Fitzgibbons is not alone in identifying selfishness as a major cause of anger in children. It’s an oft-repeated theme by professionals working with families.
So, how can you help your daughter be less angry, jealous and defiant, and more loving, gentle and considerate? Here are some suggestions:
- Use consequences for undesired behavior. For example: If homework is not done and turned in, no electronics, including the phone, for a given period of time. If clothes or belongings are left on the floor, hold them for ransom or put them in a box marked “Donations,” and see how fast they get put away.
- Put expectations in writing. Start a communication notebook (an inexpensive spiral notebook will do) so you can tell your child once about your expectations, rather than telling her over and over.
- Establish chores.
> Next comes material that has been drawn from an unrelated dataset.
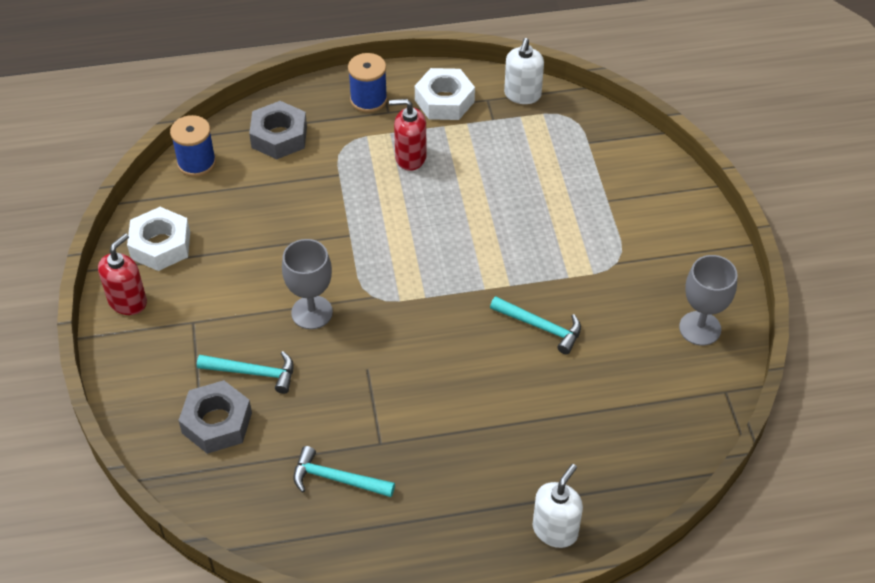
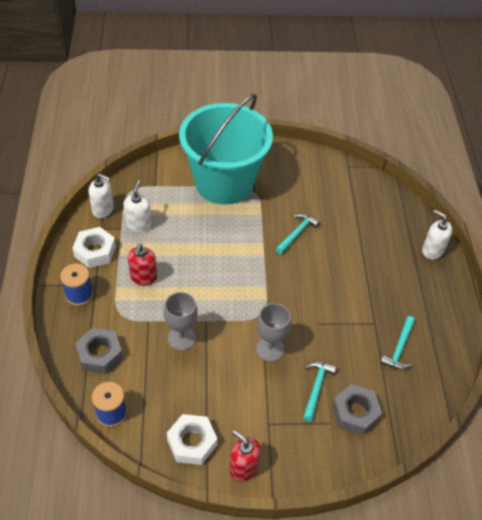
camera: 85 degrees left, 0 degrees up
(505, 137) = (139, 225): none -> white soap dispenser
(623, 222) = (224, 182): none -> turquoise bucket
(700, 328) = (306, 167): grey goblet -> grey goblet (181, 338)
Doing chores should be expected of each family member. Write down age appropriate chores, and get your child to sign off on them. Extra chores deserve pay, but not the “part of the family daily or weekly chores.”
- Model and expect good behavior—manners, kindness and respect—and don’t reward her with “good job” or a treat. If rewarded, a child may work for rewards and not out of empathy or kindness. Volunteer with your child to serve less fortunate people. Being kind and respectful are important parts of being unselfish.
- Model and teach your child how to “lift others up,” encouraging and helping others to succeed rather than complaining about people in their lives and hoping they will fail.
- Help your child understand the difference between needs and wants.
In order to help your daughter change for the better, you and your husband need to agree to work together as parents, and you may need to make some changes in your own behavior.
While parents are often generous with their children, they can model selfish behavior with a spouse, relatives and friends. If you look closely, you might see your own selfish behavior mirrored back in your child’s behavior.
Betty Richardson, Ph.D., R.N.C., L.P.C., L.M.F.T., is an Austin-based psychotherapist who specializes in dealing with the problems of children, adolescents and parents.